-- MATERIAL PROVIDED follows --

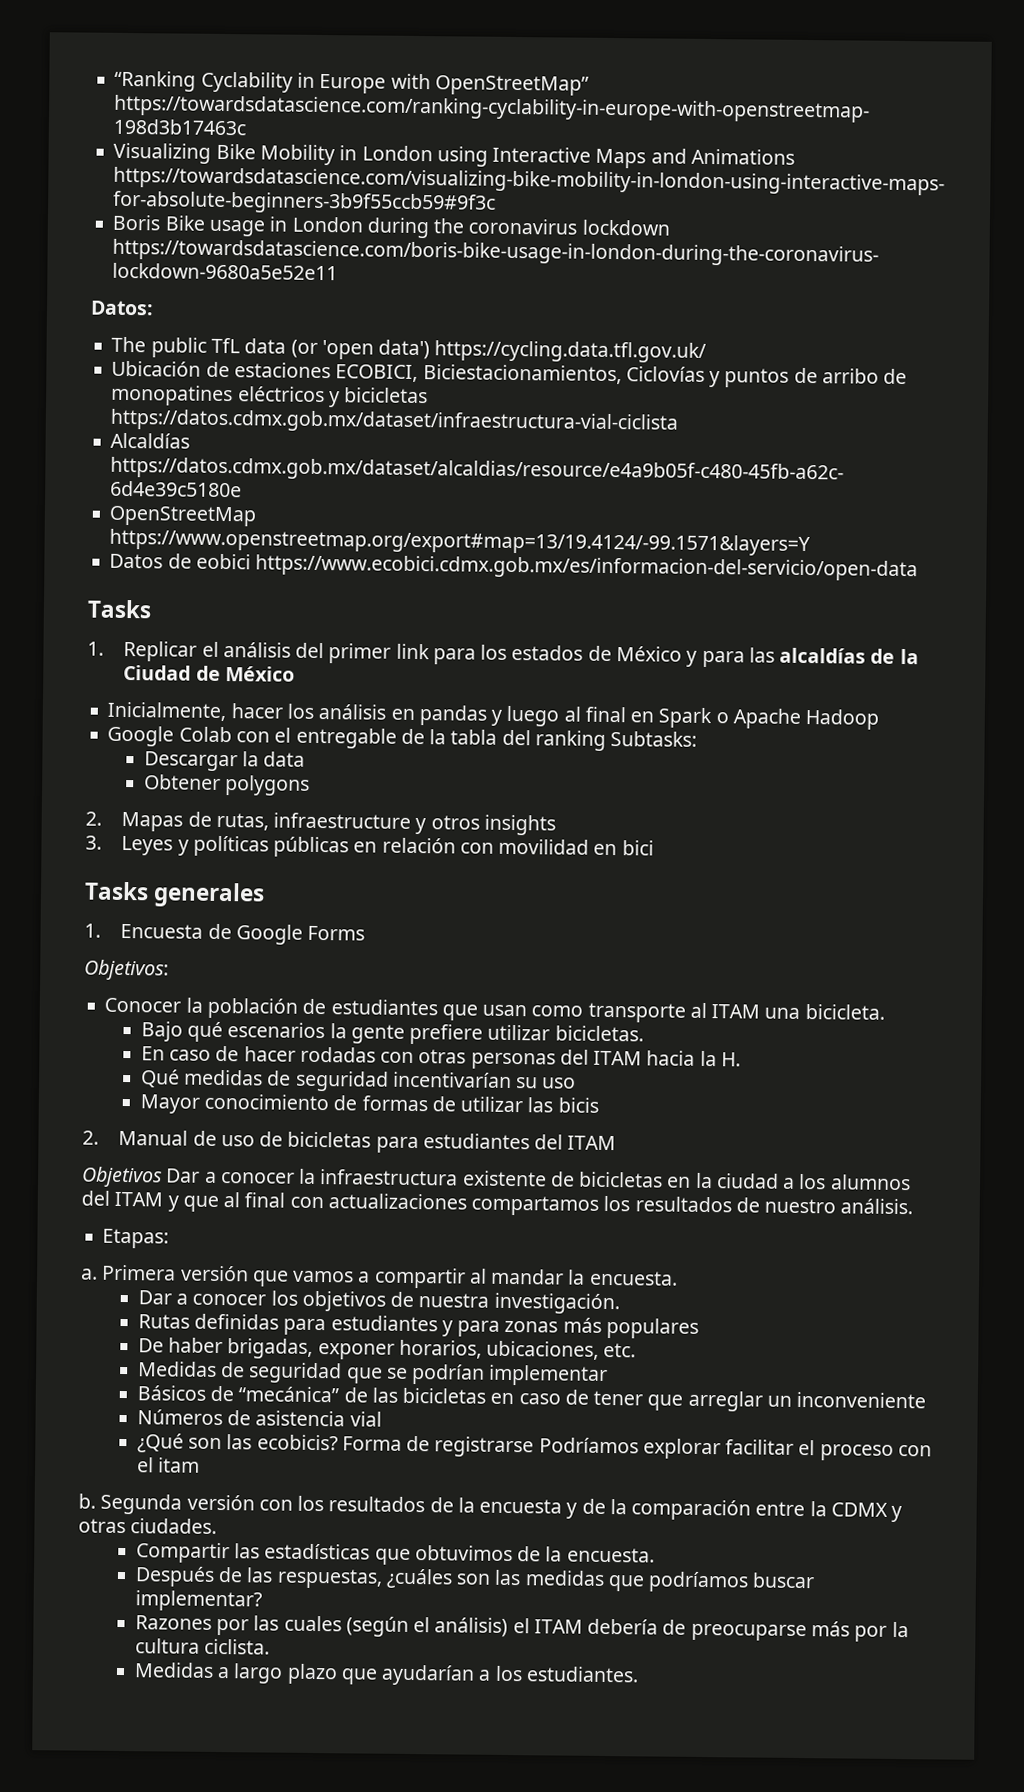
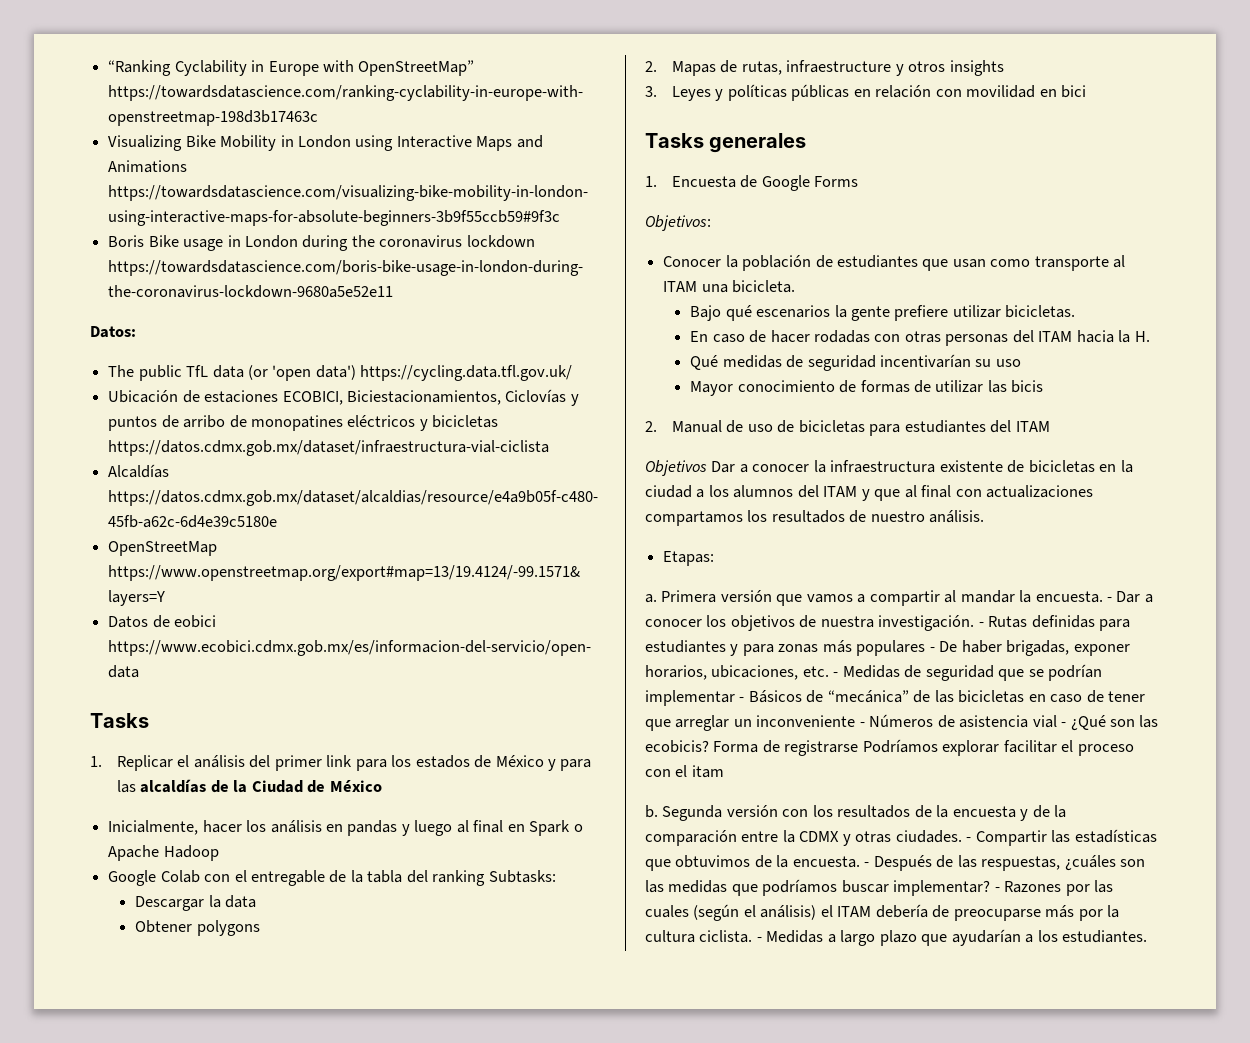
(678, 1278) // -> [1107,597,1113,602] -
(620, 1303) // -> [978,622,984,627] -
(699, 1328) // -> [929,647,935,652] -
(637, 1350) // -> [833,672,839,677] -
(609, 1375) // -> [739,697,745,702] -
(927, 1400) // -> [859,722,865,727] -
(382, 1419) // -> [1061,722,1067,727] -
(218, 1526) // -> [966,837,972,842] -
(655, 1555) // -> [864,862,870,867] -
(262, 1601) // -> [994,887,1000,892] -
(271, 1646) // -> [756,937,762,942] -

-- MATERIAL PROVIDED concluded --

JOB
Return the records exactly. Don't carry the pictures over.

REPLY TO THE TASK
(678, 1278) // -> [1107,597,1113,602] -
(620, 1303) // -> [978,622,984,627] -
(699, 1328) // -> [929,647,935,652] -
(637, 1350) // -> [833,672,839,677] -
(609, 1375) // -> [739,697,745,702] -
(927, 1400) // -> [859,722,865,727] -
(382, 1419) // -> [1061,722,1067,727] -
(218, 1526) // -> [966,837,972,842] -
(655, 1555) // -> [864,862,870,867] -
(262, 1601) // -> [994,887,1000,892] -
(271, 1646) // -> [756,937,762,942] -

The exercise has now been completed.